▶ SHORT TASK
Write out every line of the records below again, word for word and in the same order, leaving out the pictures.

------------------------------------

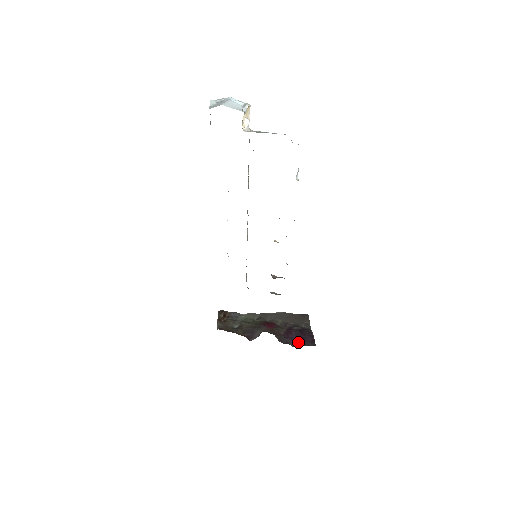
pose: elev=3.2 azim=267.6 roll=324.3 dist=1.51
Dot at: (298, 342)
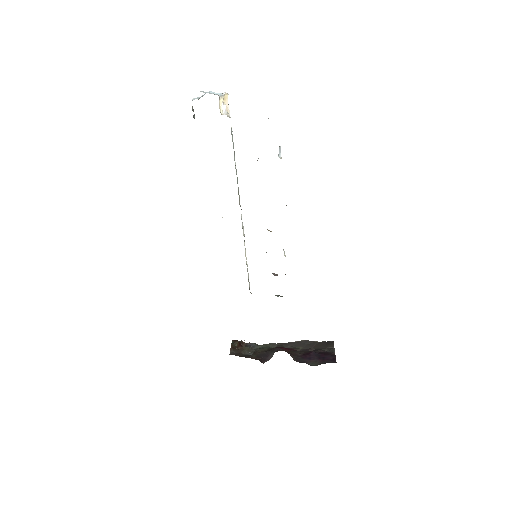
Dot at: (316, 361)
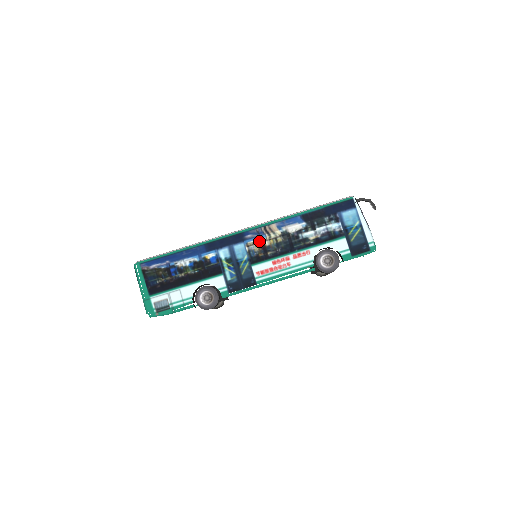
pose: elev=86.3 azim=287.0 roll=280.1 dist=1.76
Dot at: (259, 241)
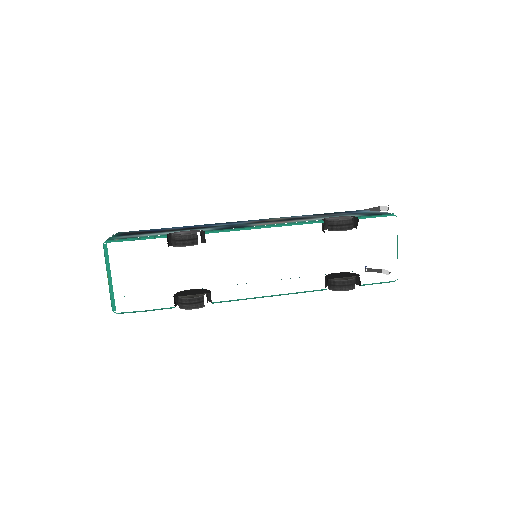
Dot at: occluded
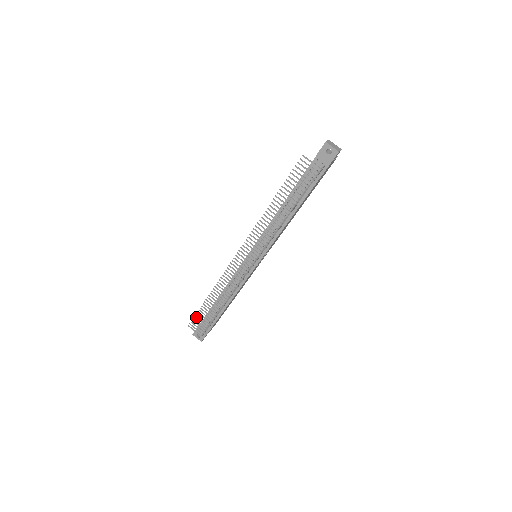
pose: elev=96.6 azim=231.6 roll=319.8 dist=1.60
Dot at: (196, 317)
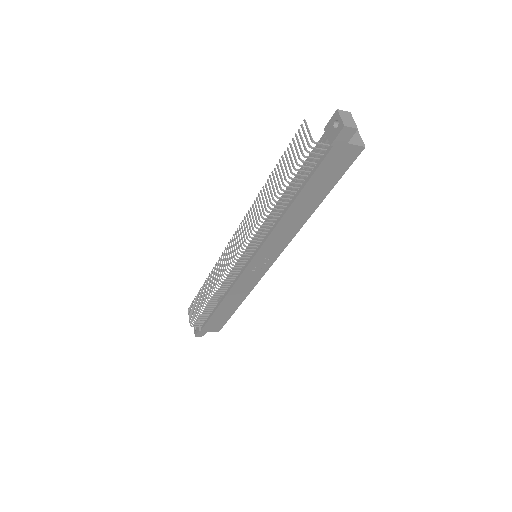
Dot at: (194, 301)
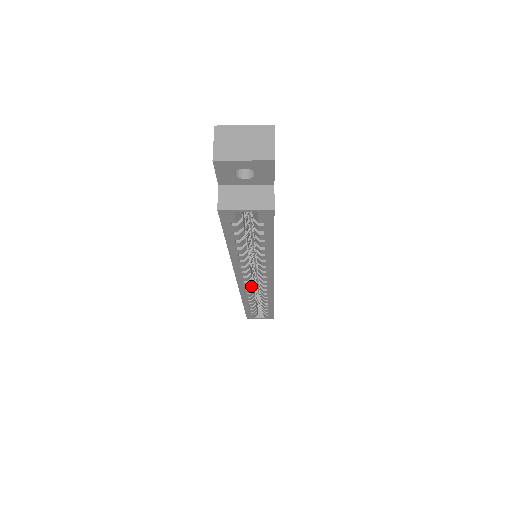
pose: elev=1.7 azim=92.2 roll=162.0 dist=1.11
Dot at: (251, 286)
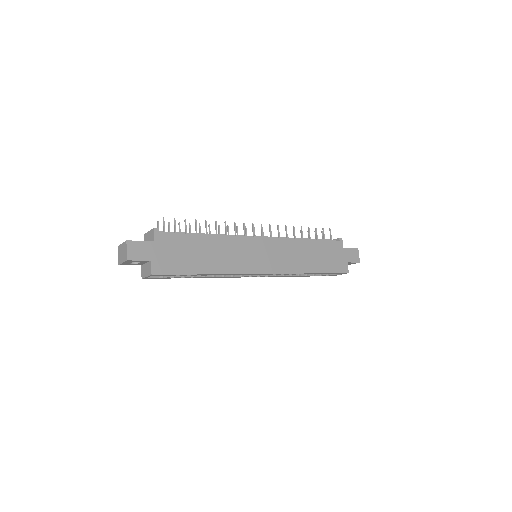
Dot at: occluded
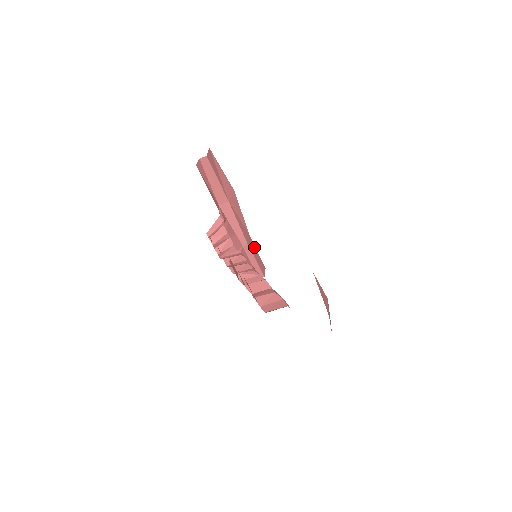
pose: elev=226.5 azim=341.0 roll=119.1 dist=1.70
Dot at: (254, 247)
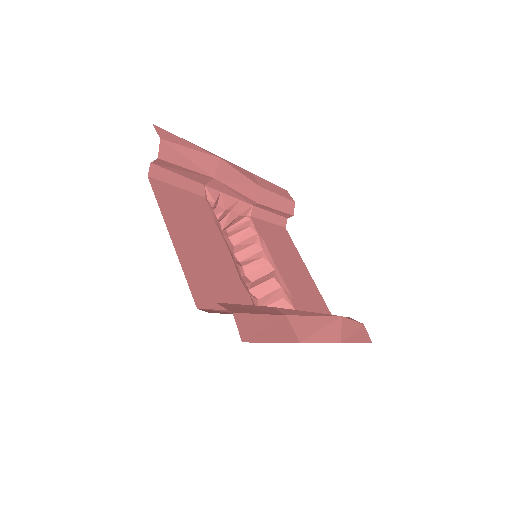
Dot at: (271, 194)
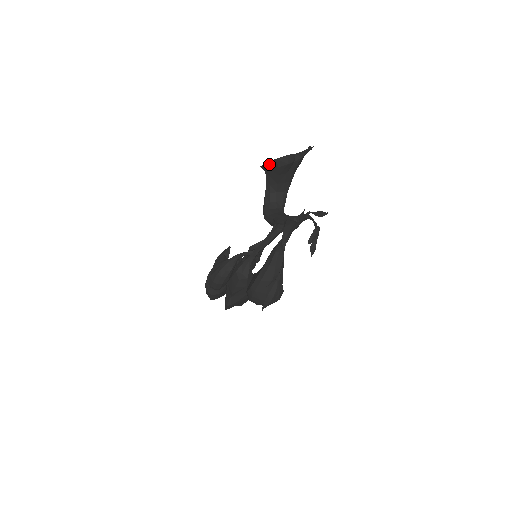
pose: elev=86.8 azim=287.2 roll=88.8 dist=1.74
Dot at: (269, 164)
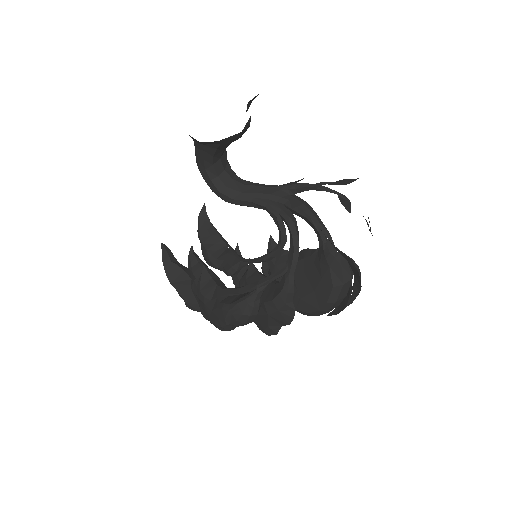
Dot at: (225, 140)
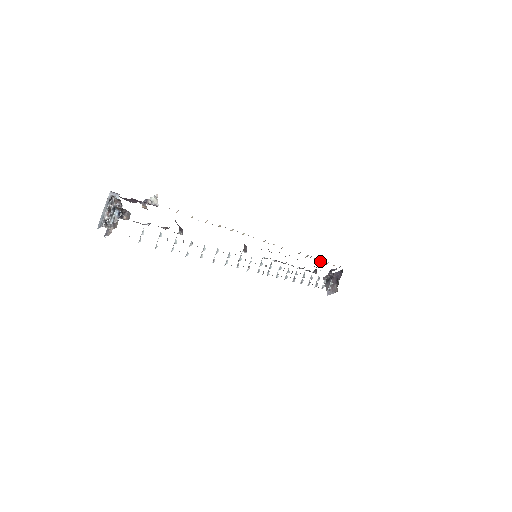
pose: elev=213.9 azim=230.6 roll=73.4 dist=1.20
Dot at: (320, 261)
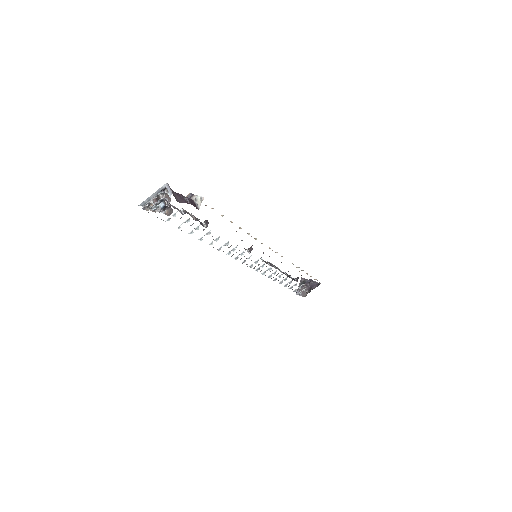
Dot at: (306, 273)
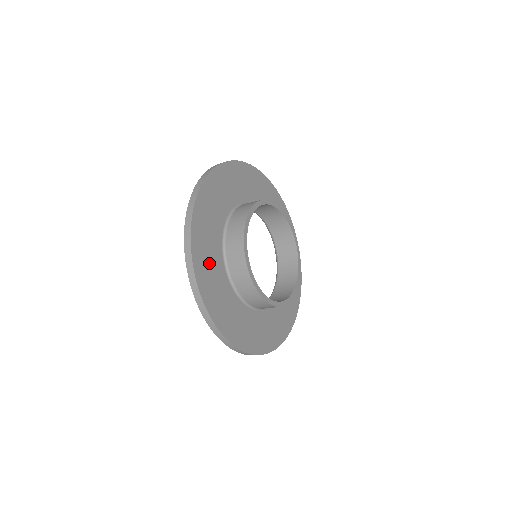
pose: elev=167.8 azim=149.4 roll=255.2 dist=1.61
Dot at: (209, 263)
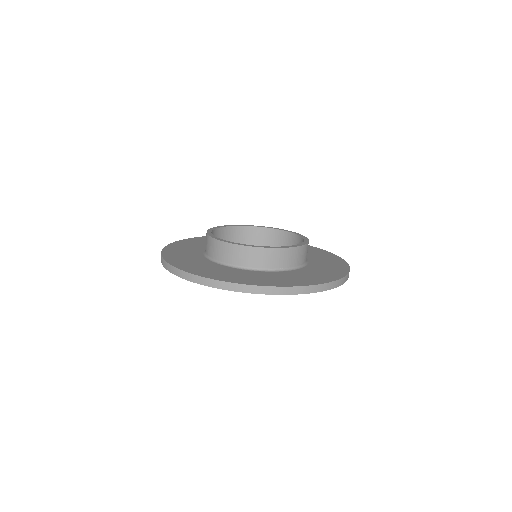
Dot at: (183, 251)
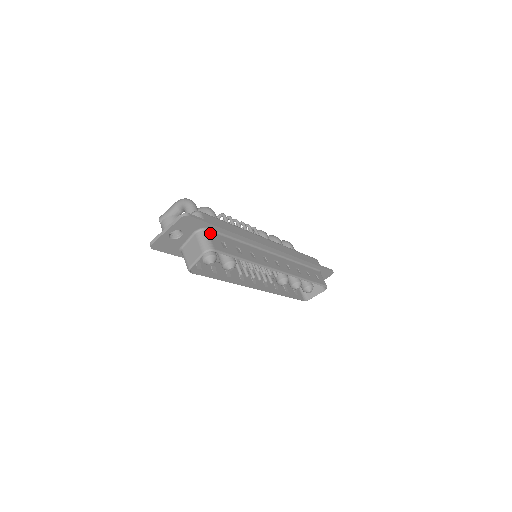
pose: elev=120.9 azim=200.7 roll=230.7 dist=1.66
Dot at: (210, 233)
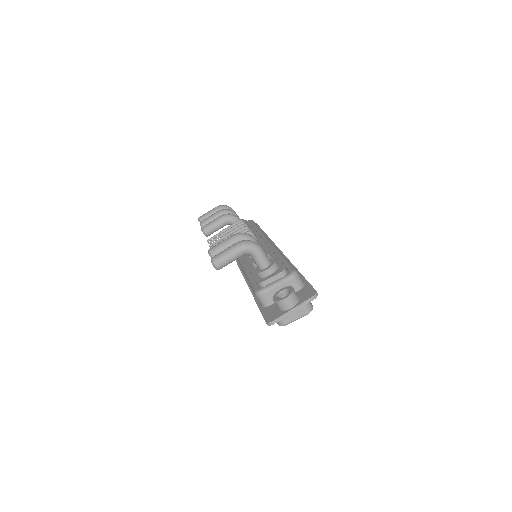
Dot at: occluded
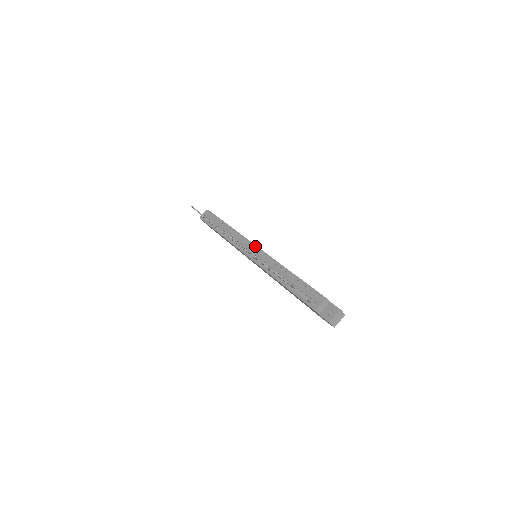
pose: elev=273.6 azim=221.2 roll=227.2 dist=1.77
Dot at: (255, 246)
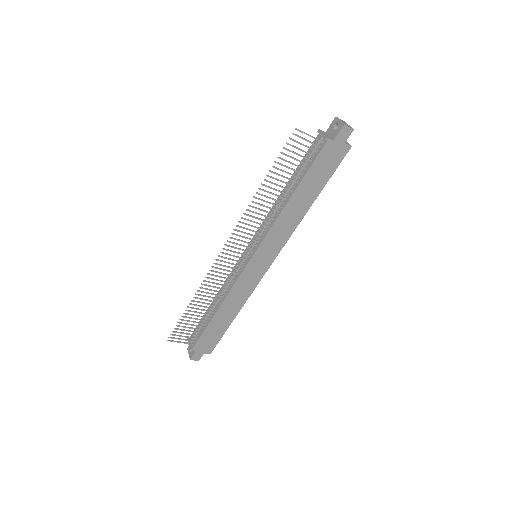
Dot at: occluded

------------------------------------

▶ RESPONSE FOR THIS EXERCISE
pose: elev=3.2 azim=267.6 roll=324.3 dist=1.51
Dot at: (298, 342)
Dot at: (316, 361)
pose: elev=86.3 azim=287.0 roll=280.1 dist=1.76
Dot at: (259, 241)
Dot at: occluded
pose: elev=96.6 azim=231.6 roll=319.8 dist=1.60
Dot at: (196, 317)
Dot at: (194, 301)
pose: elev=1.7 azim=92.2 roll=162.0 dist=1.11
Dot at: (251, 286)
Dot at: occluded
pose: elev=226.5 azim=341.0 roll=119.1 dist=1.70
Dot at: (254, 247)
Dot at: (271, 194)
pose: elev=86.8 azim=287.2 roll=88.8 dist=1.74
Dot at: (269, 164)
Dot at: (225, 140)
pose: elev=213.9 azim=230.6 roll=73.4 dist=1.20
Dot at: (320, 261)
Dot at: (306, 273)
pose: elev=167.8 azim=149.4 roll=255.2 dist=1.61
Dot at: (209, 263)
Dot at: (183, 251)
pose: elev=120.9 azim=200.7 roll=230.7 dist=1.66
Dot at: (210, 233)
Dot at: occluded
pose: elev=273.6 azim=221.2 roll=227.2 dist=1.77
Dot at: (255, 246)
Dot at: occluded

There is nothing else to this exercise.